Consumption of water is the key to optimal hydration but fluids such as diluted fluid juice or weak squash drinks after can help optimize hydration. While exercising athletes are often weighed before and after a session so that the fluid that has been lost can be replaced quickly. (Berning. J. R and S . N. Steen. 1991) Conclusion For excellence in exercise and sports, all body system must perform efficiently especially the muscles. This can only be enhanced through good nutritional practices. The body gets all the nutrients (carbohydrates, proteins, lipids/fats, vitamins and minerals) from the food on consumer or nutrient supplements.
Athletes require higher amounts of carbohydrates than other nutrients since they are the major sources of energy: however, other nutrients can be converted to carbohydrate through the process of gluconeogenesis incase there is inadequate carbohydrates or there is depletion of carbohydrate in the liver and muscles where it is stored in the form of glycogen. Water which is defined as a non calorific food is very important in an athlete since the highest percentage of the body is water and even small amounts of dehydration can have significant effects on the performance (both sporting and mental performance).

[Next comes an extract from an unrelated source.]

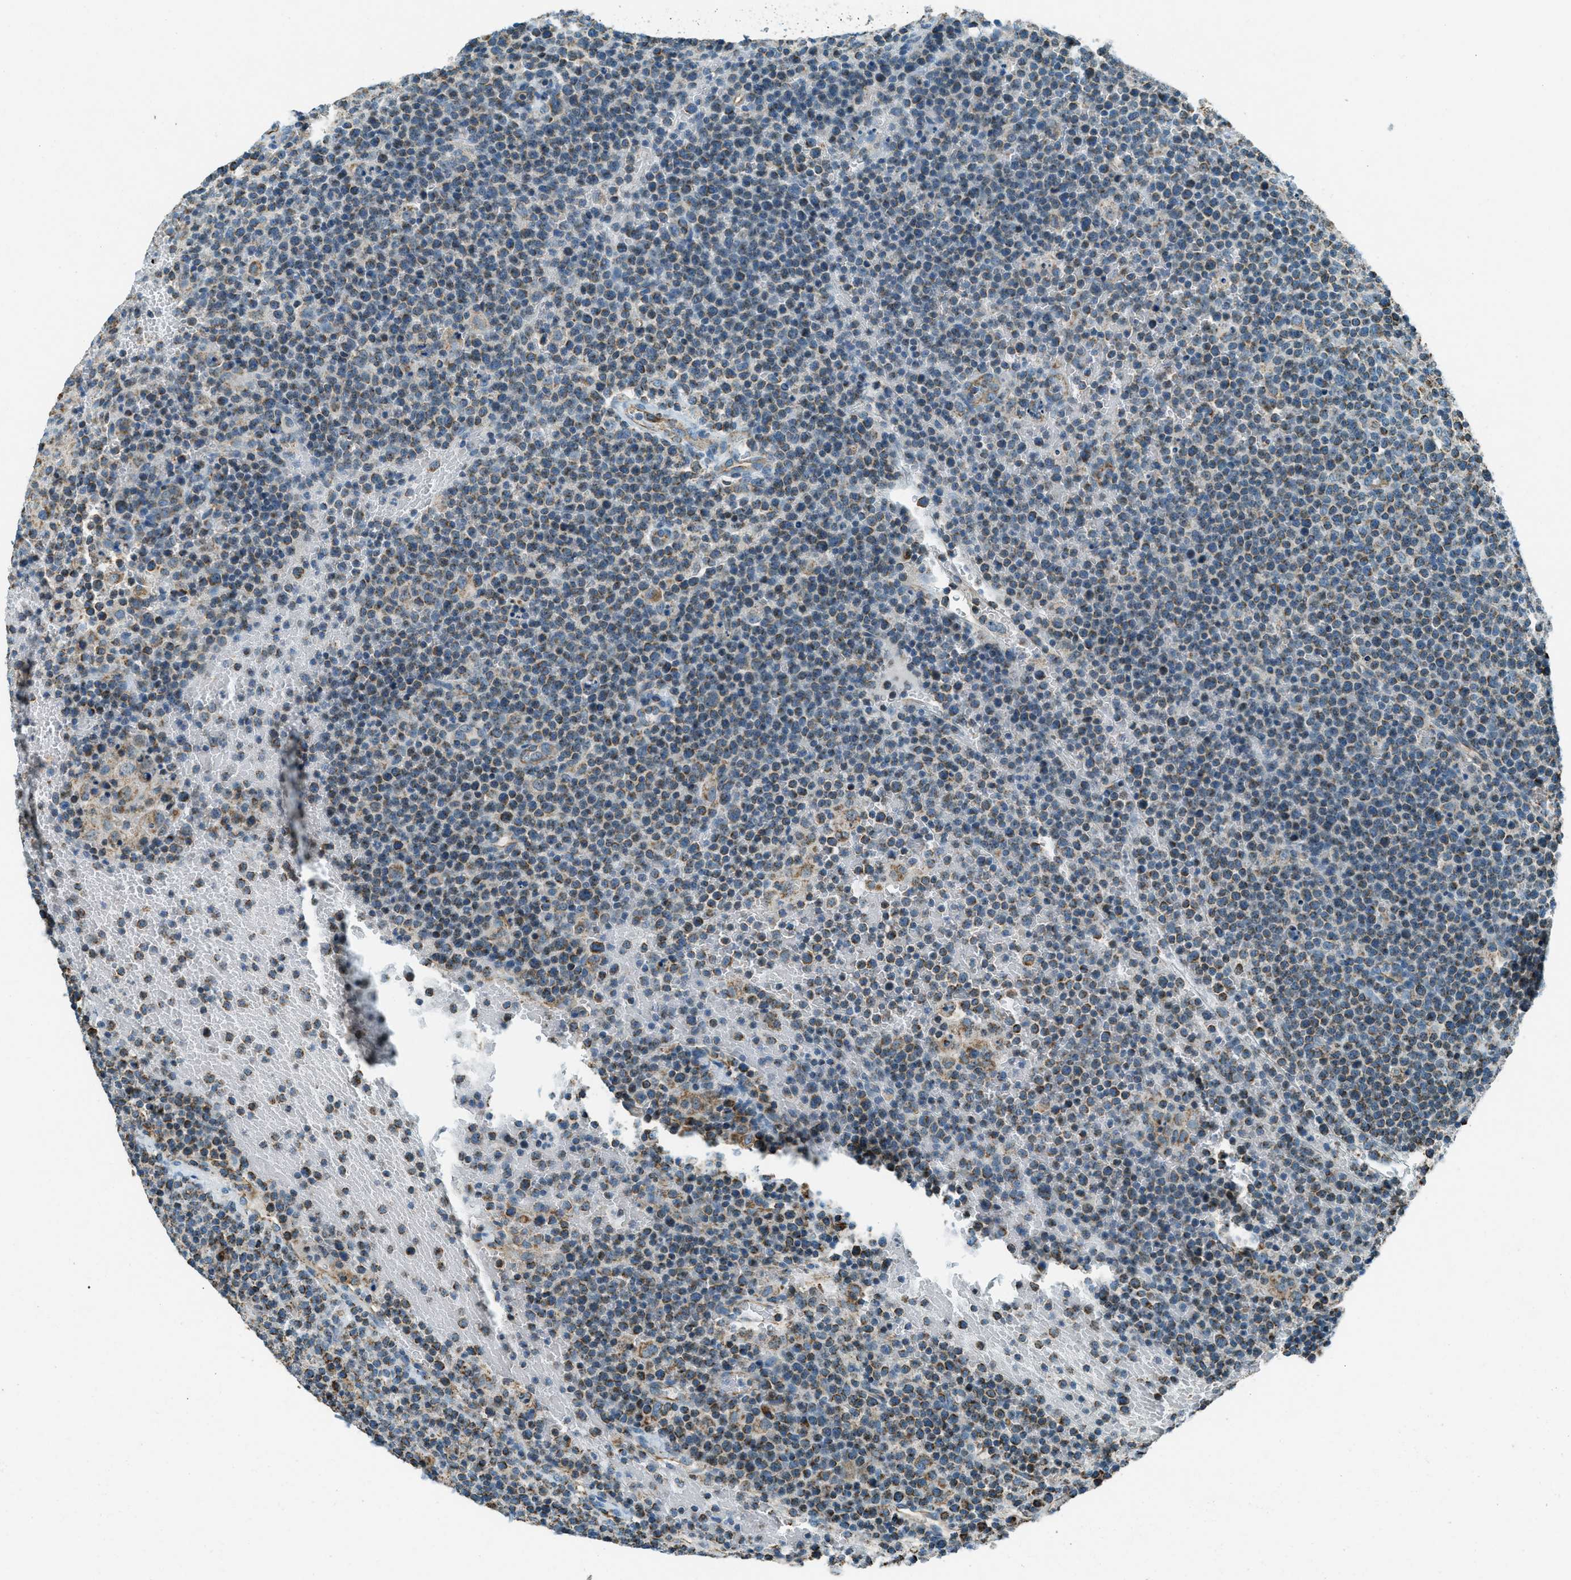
{"staining": {"intensity": "moderate", "quantity": "25%-75%", "location": "cytoplasmic/membranous"}, "tissue": "lymphoma", "cell_type": "Tumor cells", "image_type": "cancer", "snomed": [{"axis": "morphology", "description": "Malignant lymphoma, non-Hodgkin's type, High grade"}, {"axis": "topography", "description": "Lymph node"}], "caption": "Protein analysis of high-grade malignant lymphoma, non-Hodgkin's type tissue shows moderate cytoplasmic/membranous positivity in approximately 25%-75% of tumor cells. The staining was performed using DAB, with brown indicating positive protein expression. Nuclei are stained blue with hematoxylin.", "gene": "CHST15", "patient": {"sex": "male", "age": 61}}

Additionally high fluid levels in the body help to protect it against overheating and also provide the means (blood) of transport for most substances in the body. The body’s digestive system breaks down food into smaller components which are easily absorbed by the body cells and tissues and utilized during an exercise. Diet therefore plays a very important part in the health and performance (both physical and mental performance) of an individual and should be taken seriously.